According to some reports, ANC leaders in certain provinces are unhappy with the bill and complained that the minister took it to parliament without proper consultation with party structures. There was a likelihood it would be discussed at the party’s national general council, which was scheduled to take place in Durban in September.
Baatjies told members of the parliamentary committee that municipalities often had poor skills bases “and a lack of training and career-pathing”. There was a pattern of under-investment in people, “particularly where technical, management and leadership skills are required”, he added.
Reuben Matlala, from the DBSA, informed the committee about the Bank’s involvement in the Siyenza Manje programme, which involved deploying young professionals in finance, engineering, project management and town planning to municipalities to transfer skills and implement projects “
to eradicate backlogs”.
However, the DBSA reported that about 55% of municipalities had received “poor quality” audit reports.
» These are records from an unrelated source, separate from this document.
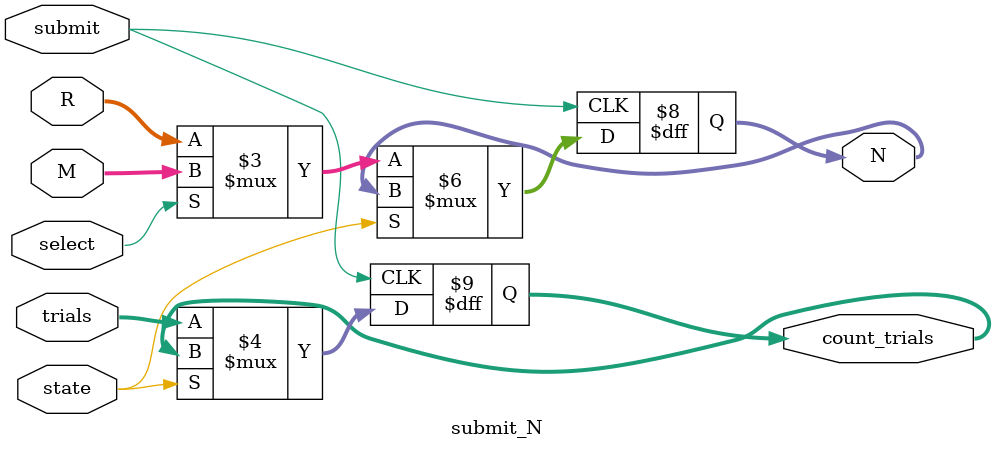
<source format=v>
module submit_N (N, count_trials, state, submit, select, R, M, trials);
	output reg [15:0] N;
	output reg [3:0] count_trials;
	input state;
	input submit;
	input select;
	input [15:0] R, M;
	input [3:0] trials;
	
	
	always @(negedge submit) if (state == 0) begin N <= (select ? M : R); count_trials <= trials; end
endmodule 
</source>
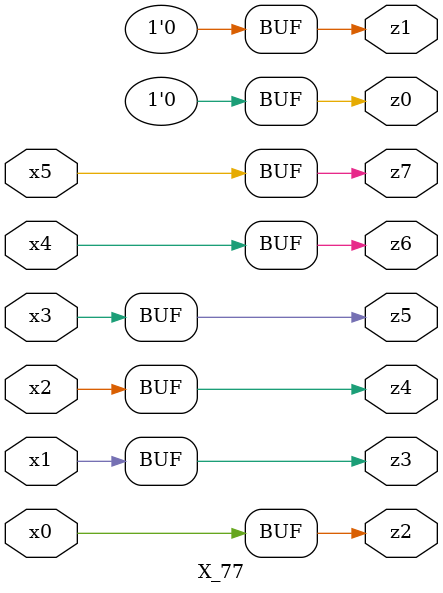
<source format=v>

module X_77 ( 
    x0, x1, x2, x3, x4, x5,
    z0, z1, z2, z3, z4, z5, z6, z7  );
  input  x0, x1, x2, x3, x4, x5;
  output z0, z1, z2, z3, z4, z5, z6, z7;
  assign z0 = 1'b0;
  assign z1 = 1'b0;
  assign z2 = x0;
  assign z3 = x1;
  assign z4 = x2;
  assign z5 = x3;
  assign z6 = x4;
  assign z7 = x5;
endmodule



</source>
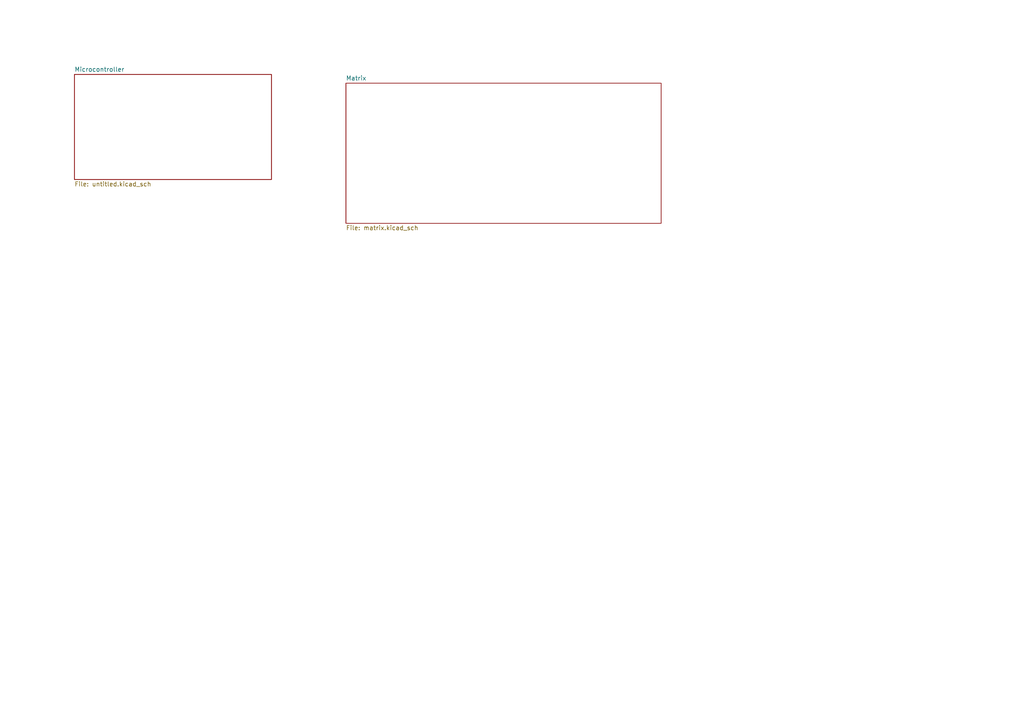
<source format=kicad_sch>
(kicad_sch
	(version 20231120)
	(generator "eeschema")
	(generator_version "8.0")
	(uuid "5a0b976f-d314-4fca-8ab0-732ea8a514fc")
	(paper "A4")
	(lib_symbols)
	(sheet
		(at 21.59 21.59)
		(size 57.15 30.48)
		(fields_autoplaced yes)
		(stroke
			(width 0.1524)
			(type solid)
		)
		(fill
			(color 0 0 0 0.0000)
		)
		(uuid "1c1519bd-c066-477c-a904-4026770e74a9")
		(property "Sheetname" "Microcontroller"
			(at 21.59 20.8784 0)
			(effects
				(font
					(size 1.27 1.27)
				)
				(justify left bottom)
			)
		)
		(property "Sheetfile" "untitled.kicad_sch"
			(at 21.59 52.6546 0)
			(effects
				(font
					(size 1.27 1.27)
				)
				(justify left top)
			)
		)
		(instances
			(project "keyboard_pcb"
				(path "/5a0b976f-d314-4fca-8ab0-732ea8a514fc"
					(page "2")
				)
			)
		)
	)
	(sheet
		(at 100.33 24.13)
		(size 91.44 40.64)
		(fields_autoplaced yes)
		(stroke
			(width 0.1524)
			(type solid)
		)
		(fill
			(color 0 0 0 0.0000)
		)
		(uuid "a8e39055-a26b-42b9-b581-42b61b3ed0e5")
		(property "Sheetname" "Matrix"
			(at 100.33 23.4184 0)
			(effects
				(font
					(size 1.27 1.27)
				)
				(justify left bottom)
			)
		)
		(property "Sheetfile" "matrix.kicad_sch"
			(at 100.33 65.3546 0)
			(effects
				(font
					(size 1.27 1.27)
				)
				(justify left top)
			)
		)
		(instances
			(project "keyboard_pcb"
				(path "/5a0b976f-d314-4fca-8ab0-732ea8a514fc"
					(page "3")
				)
			)
		)
	)
	(sheet_instances
		(path "/"
			(page "1")
		)
	)
)

</source>
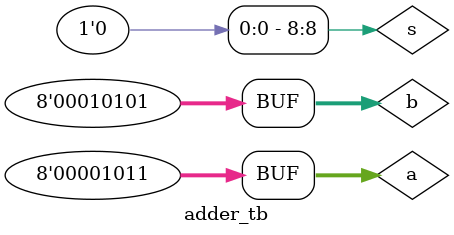
<source format=v>
module adder(a,b,s,cout);
input[7:0]a,b;
output [7:0]s;
output cout;
wire c1,c2,c3,c4,c5,c6,c7;
aha a0 (a[0],b[0],s[0]);
afa a1(a[1],b[1],a[2],b[2],s[1]);
ha a2 (a[2],b[2],s[2],c1);
fa a3 (a[3],b[3],c1,s[3],c2);
fa a4 (a[4],b[4],c2,s[4],c3);
fa a5 (a[5],b[5],c3,s[5],c4);
fa a6 (a[6],b[6],c4,s[6],c5);
fa a7 (a[7],b[7],c5,s[7],c6);
fa a8 (c6,1'b0,1'b1,s[8],cout);



endmodule

module adder_tb();

reg [7:0]a,b;
wire [8:0]s;
wire cout;


adder u1 (a,b,s,cout);


initial
begin

a= 8'd16;
b= 8'd15;
#100;

a= 8'd11;
b= 8'd21;
end
	 
endmodule

</source>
Furthermore, there were insufficient funds to cover projects to address infrastructure backlogs, a lack of adequate billing systems and low revenue bases.
There were high vacancy rates and high turnover of staff in key positions.
The municipal vacancy rate ran at about 33% nationwide.
The DBSA further reported that among the deployees working at municipalities, 180 were technical staff, 72 in finance, 28 in planning, 145 young professionals and 165 artisans.
The Siyenza Manje project cost R456m in 2008/09, up from R313m in 2007/08 and R42m in the 2006/07 budget year.
The DBSA financed 30% of the bill, with the rest of the funds coming from the National Treasury.
About half of the funds made available went to the remuneration of the deployed staff, about 25% to professional service providers, while about 10% was spent on subsistence and travel costs.